Purpose Driven Problems
How do congregations and pastors deal with change? This is a good case study, provided in a new Wall Street Journal article. It’s a "must read."
Rick Warren states that the divisions in congregations using his "Purpose Driven" materials are to be expected, for "There is no growth without change and there is no
change without loss and there is no loss without pain." Interesting attitude. Apparently it is "ok" for "change agents" to come across with this attitude, with the "ends justifies the means" thinking that I’ve noticed among so-called "missional-minded" pastors. And, I have heard the same thing coming from the mouths of "confessional" pastors.

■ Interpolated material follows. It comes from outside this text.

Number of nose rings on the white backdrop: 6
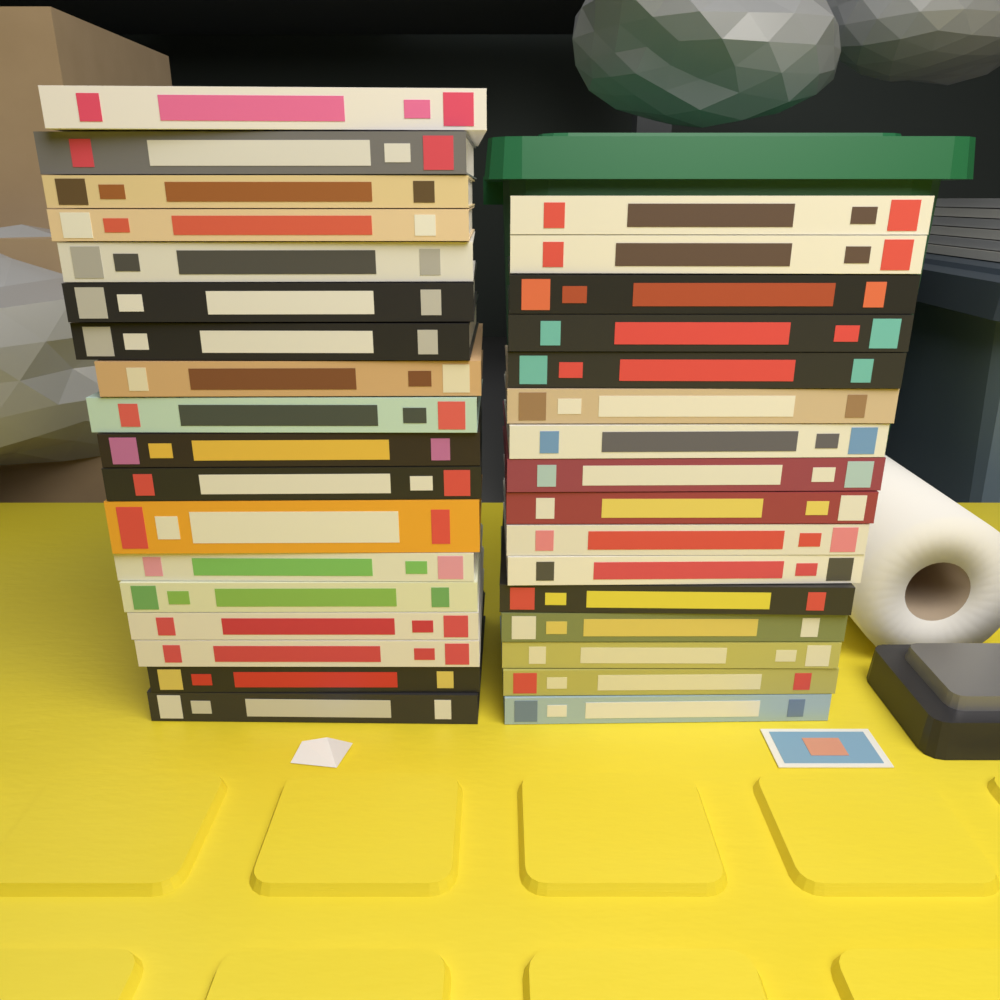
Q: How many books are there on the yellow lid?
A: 34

But in either case, I don’t find much "pastoral" about it. I recall how many years Martin Luther patiently introduced change in Wittenberg, never trying to push through significant changes, but doing so only after *years* of patient teaching and instruction. The man didn’t even stop dressing like a monk until nearly eight years after he posted the 95 theses and several years after he got booted from the Roman Catholic Church!
I’ve watched "confessional"
pastors and "church growth" pastors tear congregations apart when they try to railroad and ramrod changes through, so this is not a liberal/conservative phenomenon. Labels also fail at this point, as they so often do. Are "confessional" pastors not interested in the expansion of Christ’s kingdom? Some may give that impression with how they react in knee-jerk fashion to anyting that might be new or different or how they seem to think the future of the church lies in what seems to be nearly a repristination of some "golden era" from the 1580s or 1930s. Are "church growth" pastors not really too interested in doctrine and our Lutheran Confessions? It may seem so when one notices how quickly they speak of mission and doctrine as if they are two different things and how they seem unconcerned to maintain a genuine Lutheran identity in both doctrine *and* practice. Again, this is not a liberal/conservative or confessional/missional issue. I’ve seen guys swoop into parishes that may not have as fully developed a liturgical life as they may think is optimal and institute changes in months and then wonder why people are not too keen on the idea? I’ve seen pastors who believe the key to church growth are PowerPoint screens slap them up with little warning and then wonder why they have a hostile congregation on their hands.
What is interesting, however, is the response that such inept, unpastoral bungling receives. I’ve seen guys wrap themselves in the flag of "orthodoxy" and get buried with it. I’ve seen guys appeal to "mission" and get a free pass. Of course, there are always exceptions to all generalities, but this is what I’ve noticed over the years. Why is this? What does it mean?
Also, it is continually puzzling to me how it is that some non-Lutherans understand the problem with the whole "Purpose Driven" fad while some Lutherans have a hard time coming to grips with these truths. As one pastor puts it in the article: "The Bible’s theme is about
redemption and atonement, not finding meaning and solving problems."
Read the article. You’ll find it interesting.